Count the lines in the rows below that contain the string "über", and reply with that number alone.

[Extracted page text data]
####

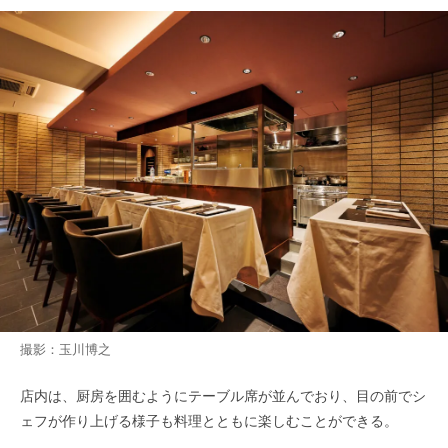
撮影：玉川博之
店内は、厨房を囲むようにテーブル席が並んでおり、目の前でシ
ェフが作り上げる様子も料理とともに楽しむことができる。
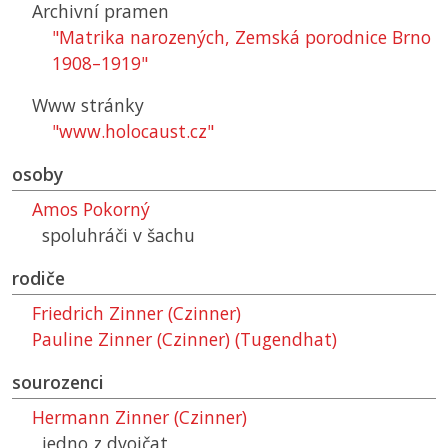
Archivní pramen
"Matrika narozených, Zemská porodnice Brno
1908–1919"
Www stránky
"www.holocaust.cz"
osoby
Amos Pokorný
spoluhráči v šachu
rodiče
Friedrich Zinner (Czinner)
Pauline Zinner (Czinner) (Tugendhat)
sourozenci
Hermann Zinner (Czinner)
jedno z dvojčat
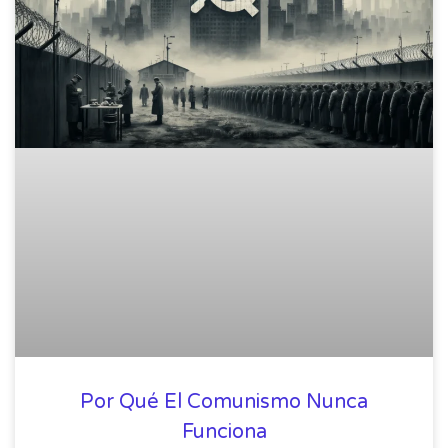
Por Qué El Comunismo Nunca
Funciona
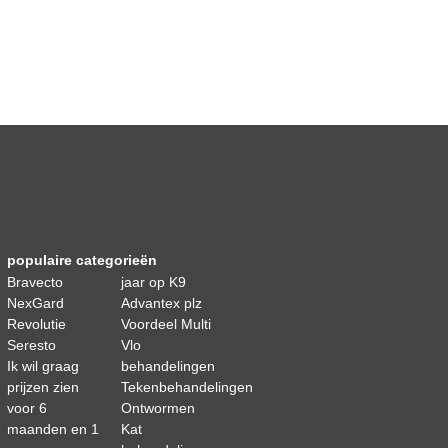
populaire categorieën
Bravecto
jaar op K9
NexGard
Advantex plz
Revolutie
Voordeel Multi
Seresto
Vlo
Ik wil graag
behandelingen
prijzen zien
Tekenbehandelingen
voor 6
Ontwormen
maanden en 1
Kat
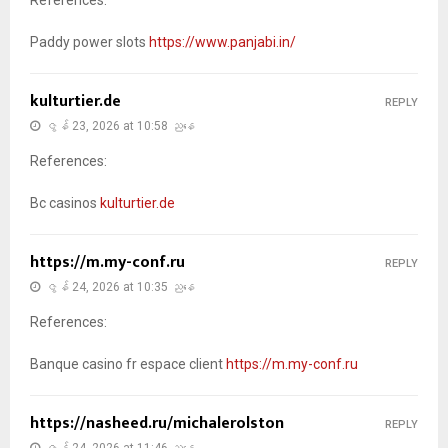
References:
Paddy power slots
https://www.panjabi.in/
kulturtier.de
REPLY
ဇွန် 23, 2026 at 10:58 ညနေ
References:
Bc casinos
kulturtier.de
https://m.my-conf.ru
REPLY
ဇွန် 24, 2026 at 10:35 ညနေ
References:
Banque casino fr espace client
https://m.my-conf.ru
https://nasheed.ru/michalerolston
REPLY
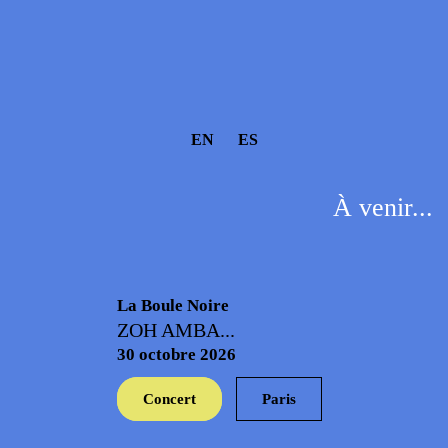
EN
ES
À venir...
La Boule Noire
ZOH AMBA...
30 octobre 2026
Concert
Paris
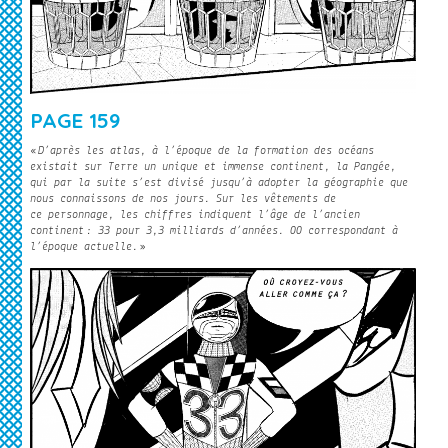
PAGE 159
«
D’après les atlas, à l’époque de la formation des océans
existait sur Terre un unique et immense continent, la Pangée,
qui par la suite s’est divisé jusqu’à adopter la géographie que
nous connaissons de nos jours. Sur les vêtements de
ce personnage, les chiffres indiquent l’âge de l’ancien
continent : 33 pour 3,3 milliards d’années. 00 correspondant à
l’époque actuelle.
»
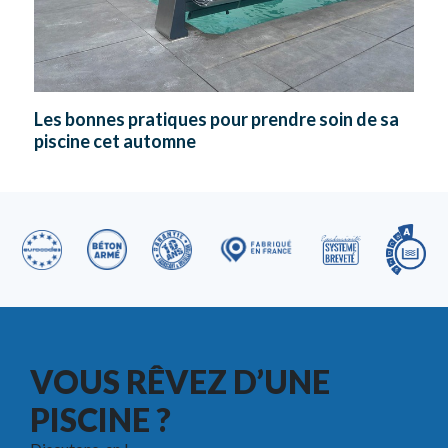
Les bonnes pratiques pour prendre soin de sa
piscine cet automne
VOUS RÊVEZ D’UNE
PISCINE ?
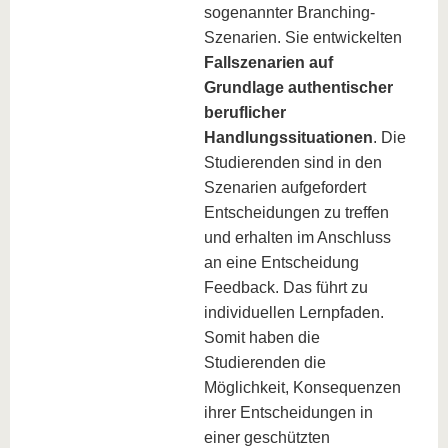
sogenannter Branching-
Szenarien. Sie entwickelten
Fallszenarien auf
Grundlage authentischer
beruflicher
Handlungssituationen
. Die
Studierenden sind in den
Szenarien aufgefordert
Entscheidungen zu treffen
und erhalten im Anschluss
an eine Entscheidung
Feedback. Das führt zu
individuellen Lernpfaden.
Somit haben die
Studierenden die
Möglichkeit, Konsequenzen
ihrer Entscheidungen in
einer geschützten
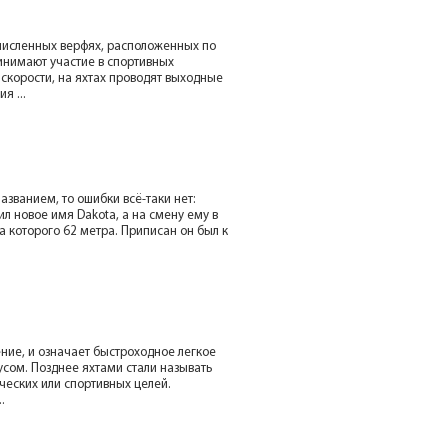
численных верфях, расположенных по
инимают участие в спортивных
скорости, на яхтах проводят выходные
я ...
названием, то ошибки всё-таки нет:
л новое имя Dakota, а на смену ему в
 которого 62 метра. Приписан он был к
ние, и означает быстроходное легкое
усом. Позднее яхтами стали называть
ческих или спортивных целей.
.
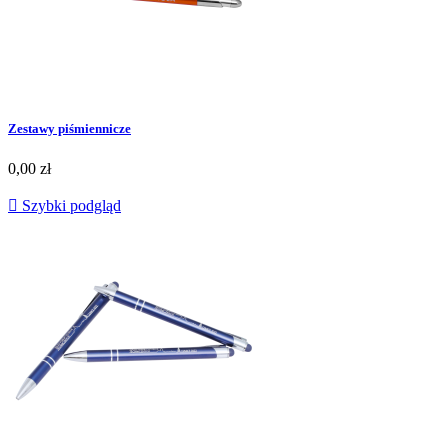
Zestawy piśmiennicze
0,00 zł

Szybki podgląd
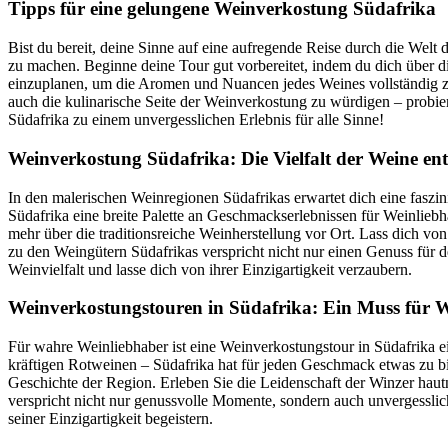
Tipps für eine gelungene Weinverkostung Südafrika
Bist du bereit, deine Sinne auf eine aufregende Reise durch die Welt
zu machen. Beginne deine Tour gut vorbereitet, indem du dich über d
einzuplanen, um die Aromen und Nuancen jedes Weines vollständig zu
auch die kulinarische Seite der Weinverkostung zu würdigen – probie
Südafrika zu einem unvergesslichen Erlebnis für alle Sinne!
Weinverkostung Südafrika: Die Vielfalt der Weine en
In den malerischen Weinregionen Südafrikas erwartet dich eine faszin
Südafrika eine breite Palette an Geschmackserlebnissen für Weinlieb
mehr über die traditionsreiche Weinherstellung vor Ort. Lass dich 
zu den Weingütern Südafrikas verspricht nicht nur einen Genuss für 
Weinvielfalt und lasse dich von ihrer Einzigartigkeit verzaubern.
Weinverkostungstouren in Südafrika: Ein Muss für 
Für wahre Weinliebhaber ist eine Weinverkostungstour in Südafrika e
kräftigen Rotweinen – Südafrika hat für jeden Geschmack etwas zu bie
Geschichte der Region. Erleben Sie die Leidenschaft der Winzer hau
verspricht nicht nur genussvolle Momente, sondern auch unvergesslic
seiner Einzigartigkeit begeistern.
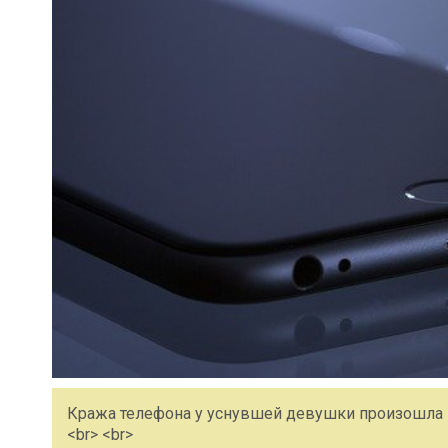
Кража телефона у уснувшей девушки произошла н
<br> <br>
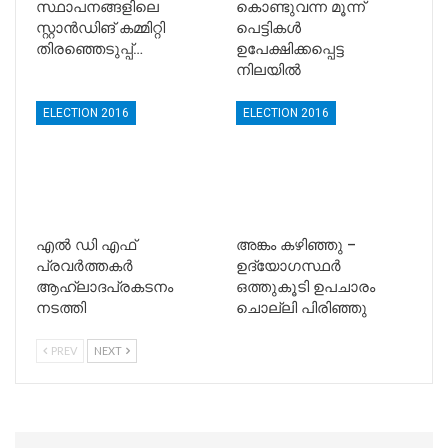
സ്ഥാപനങ്ങളിലെ
കൊണ്ടുവന്ന മൂന്ന്
സ്റ്റാൻഡിങ് കമ്മിറ്റി
പെട്ടികള്‍
തിരഞ്ഞെടുപ്പ്…
ഉപേക്ഷിക്കപ്പെട്ട
നിലയില്‍
ELECTION 2016
ELECTION 2016
എല്‍ ഡി എഫ്
അങ്കം കഴിഞ്ഞു –
പ്രവര്‍ത്തകര്‍
ഉദ്യോഗസ്ഥര്‍
ആഹ്ലാദപ്രകടനം
ഒത്തുകൂടി ഉപചാരം
നടത്തി
ചൊല്ലി പിരിഞ്ഞു
PREV
NEXT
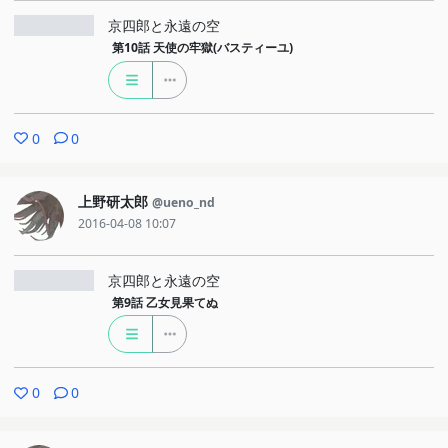
京四郎と永遠の空
第10話
天使の牢獄(バスティーユ)
0
0
上野研太郎
@ueno_nd
2016-04-08 10:07
京四郎と永遠の空
第9話
乙女見果てぬ
0
0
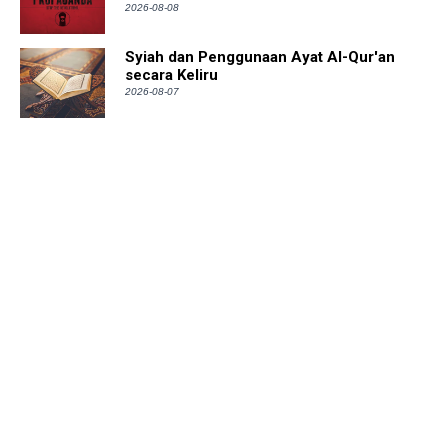
2026-08-08
Syiah dan Penggunaan Ayat Al-Qur'an
secara Keliru
2026-08-07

####

● WRITTEN ANSWER:
2